Ce que les mères ne disent pas

Les mères (et les pères) doivent éduquer leurs enfants et c'est pourquoi les bonnes mères (et les bons pères) enseignent à leurs enfants : Il ne faut pas mentir. Mentir, c'est mal. Mentir est immoral. Mais comme c'est souvent le cas, il n'est pas si facile de respecter ses propres directives lorsqu'il s'agit de soi-même. La mère moyenne est en effet elle-même une menteuse assidue, comme le montrent les sondages. Les mères mentent aux autres mères, à leur partenaire et même à leurs enfants. Mais elles aiment particulièrement mentir à leur propre mère.

Près des trois quarts des mères interrogées ont déclaré qu'elles mentaient à leurs parents sur la manière dont elles s'entendaient avec leur famille. Mais les mères aiment également mentir sur le nombre de jeux qu'elles organisent avec leurs enfants, sur la fréquence à laquelle elles les laissent regarder la télévision et sur la manière dont elles les nourrissent. Il en va de même pour les questions financières et leur vie amoureuse.

Les résultats ne sont pas particulièrement étonnants.
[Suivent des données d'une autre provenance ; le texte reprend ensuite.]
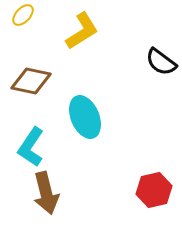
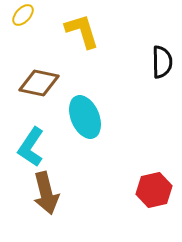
yellow L-shape: rotated 75 degrees counterclockwise
black semicircle: moved 1 px right; rotated 128 degrees counterclockwise
brown diamond: moved 8 px right, 2 px down
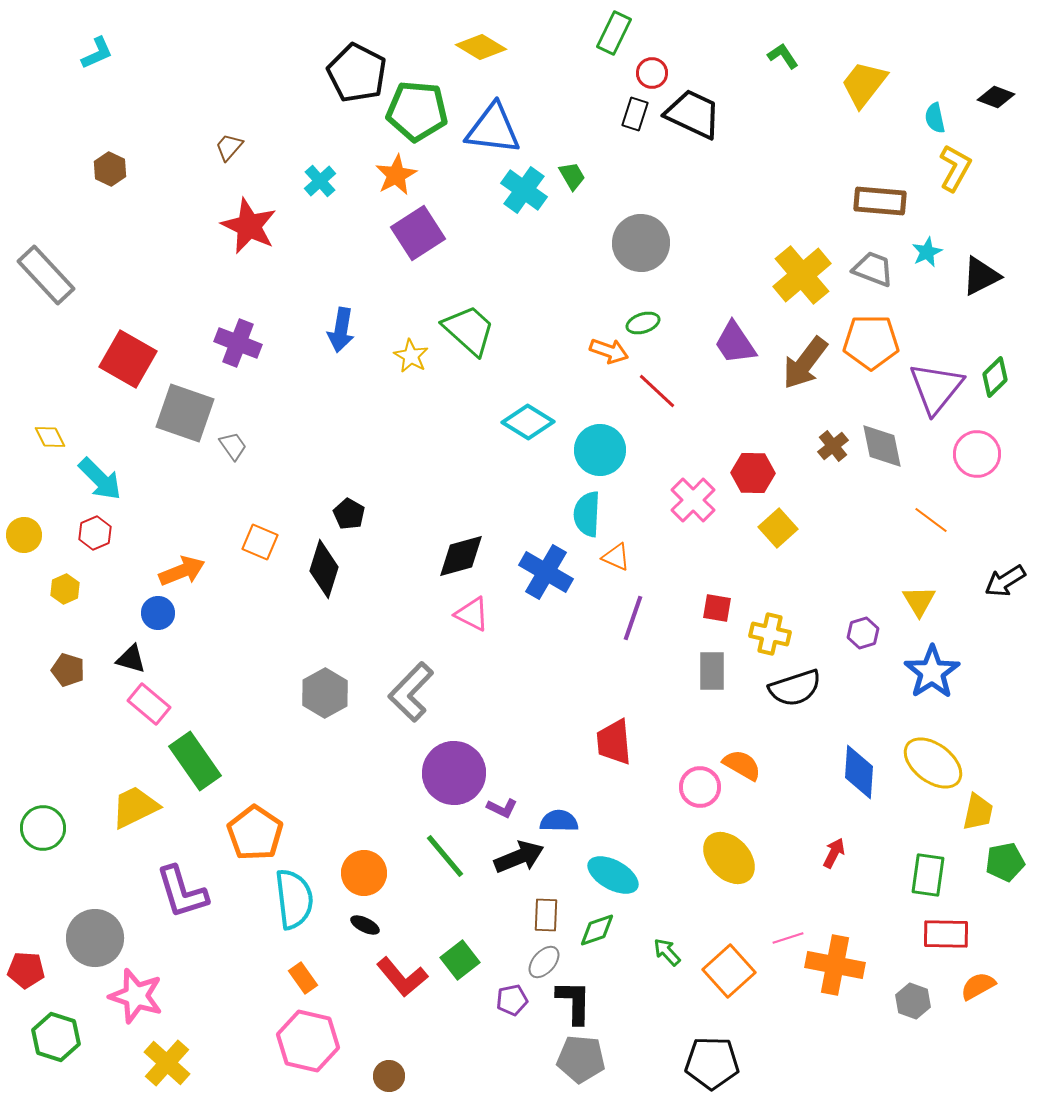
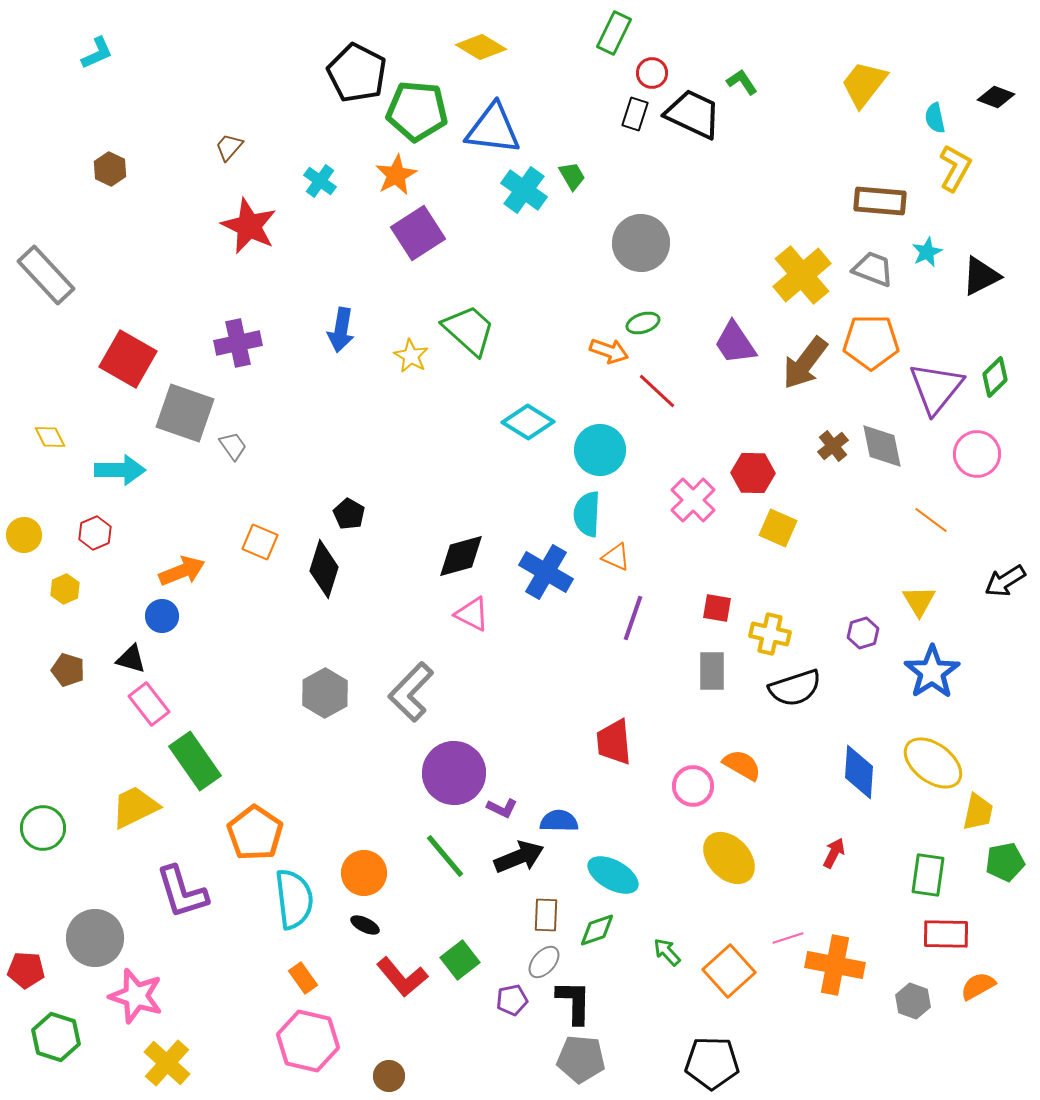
green L-shape at (783, 56): moved 41 px left, 26 px down
cyan cross at (320, 181): rotated 12 degrees counterclockwise
purple cross at (238, 343): rotated 33 degrees counterclockwise
cyan arrow at (100, 479): moved 20 px right, 9 px up; rotated 45 degrees counterclockwise
yellow square at (778, 528): rotated 24 degrees counterclockwise
blue circle at (158, 613): moved 4 px right, 3 px down
pink rectangle at (149, 704): rotated 12 degrees clockwise
pink circle at (700, 787): moved 7 px left, 1 px up
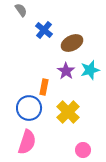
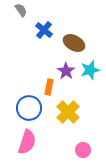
brown ellipse: moved 2 px right; rotated 55 degrees clockwise
orange rectangle: moved 5 px right
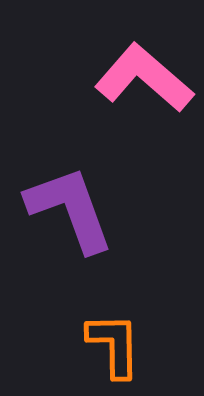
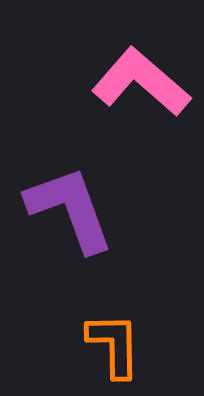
pink L-shape: moved 3 px left, 4 px down
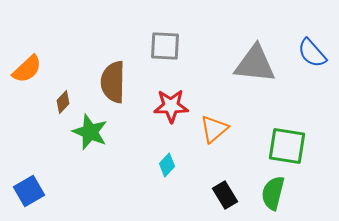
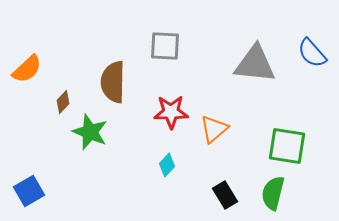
red star: moved 6 px down
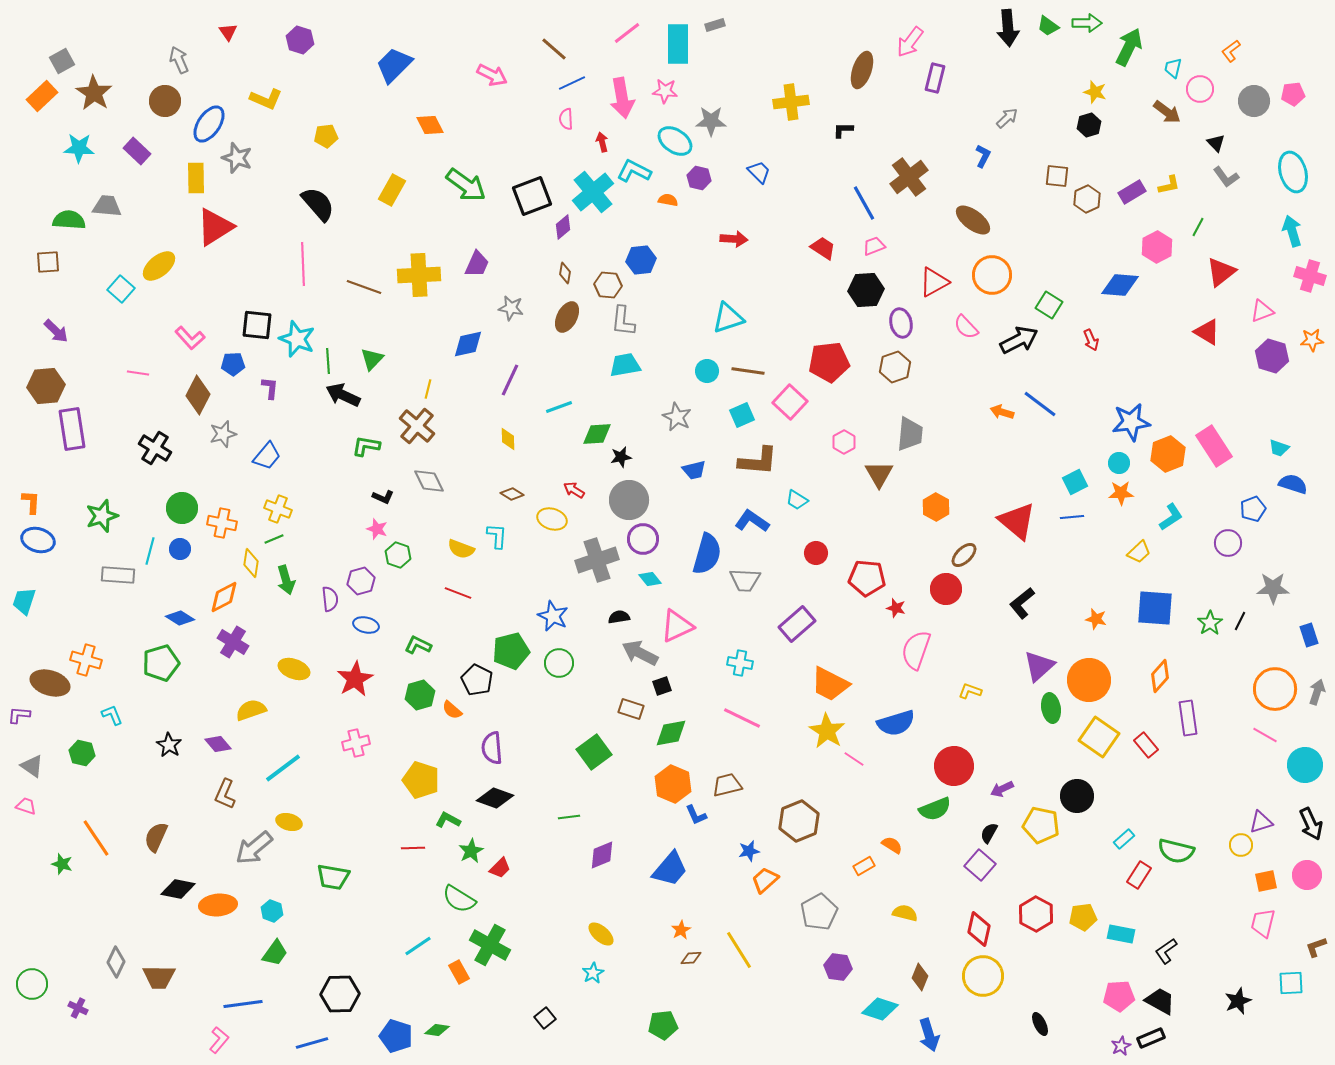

La peur de l'échec, le sentiment de ne pas être à la hauteur, de gérer la situation moins bien que les autres - qui ne connaît pas cela ? On peut peut-être en discuter avec de bonnes amies - avec les mères, on n'a généralement pas envie de le faire. (Note à moi-même : Revenir sur cette idée lorsque son propre enfant atteindra la puberté).
En effet, soit la mère était un modèle de mère si rayonnant que l'on restera toujours une liste de défauts ambulante, soit elle n'a pas du tout réussi et il ne reste plus qu'à se rendre compte que l'on ne vaut pas mieux.

Nous préférons ne pas dire à voix haute ce qui pourrait mettre en péril le statu quo avec des enfants et un double revenu.

Il est plus intéressant de se demander comment enseigner à ses enfants qu'il ne faut pas mentir si l'on n'est pas honnête avec les autres. Et cela ne concerne même pas seulement la propre mère. Jusqu'à récemment, on trouvait sur Mumsrock.com une liste des choses que les mères cachent à leur mari.
Outre les mensonges susmentionnés sur la consommation télévisuelle des enfants et leur alimentation, on y trouvait également des points tels que les suivants : Que les mères préféreraient partir seules en vacances , mais qu'elles ne le font pas parce qu'elles sont trop bien éduquées pour cela. Qu'elles dépensent trop d'argent en produits cosmétiques. Qu'elles font du multitasking au lit et qu'elles réfléchissent pendant l'acte d'amour à la meilleure recette pour le chou-fleur. Ou quels flics de la télé on ne pousserait pas du bord du lit. Et que si les mères ne disent pas tout haut ce qu'elles pensent, c'est uniquement parce qu'elles ne veulent pas mettre en danger le statu quo avec des enfants et un double revenu.

Alors, est-ce que mentir est immoral dans tous les cas ou existe-t-il certains sujets sur lesquels il est acceptable de mentir ? Le philosophe et écrivain Maurice T. Maschino a un point de vue original sur cette question. Il affirme que le mensonge dans le couple, auquel il ajoute les omissions, les demi-vérités, les dissimulations, les embellissements, n'est pas seulement inévitable, mais même nécessaire - il le considère comme une forme d'amour à part entière.

Le mensonge profite finalement aux deux partenaires

On ment surtout lorsqu'une personne se sent dérangée dans son intimité, par exemple par des situations de vie contraignantes ou des idées morales. Derrière cela se cache la peur d'être interrogé par d'autres et la peur de se perdre soi-même. Et bien que le mensonge soit moralement condamné, il profite en fin de compte aux deux partenaires. Il apporte à l'un la liberté, à l'autre la protection contre la brutalité inutile et le maintien de l'illusion. Ou comme le disait La Rochefoucauld : «Dans l'amitié et dans l'amour, on est plus heureux de ces choses qu'on ne sait pas que de celles qu'on sait».

La seule question est de savoir comment on peut enseigner cela à ses enfants. Ils y viendront probablement d'eux-mêmes lorsqu'on leur demandera comment les choses se passent dans leur relation ou dans leur propre famille. Car parfois, il est tout simplement plus poli de mentir.
Tages-Anzeiger/Mamablog


A propos de l'auteur
Michèle Binswanger est philosophe, journaliste et auteure de livres. Elle écrit sur des sujets de société, est mère de deux enfants et vit à Bâle. Elle écrit régulièrement pour le magazine suisse des parents Fritz+Fränzi.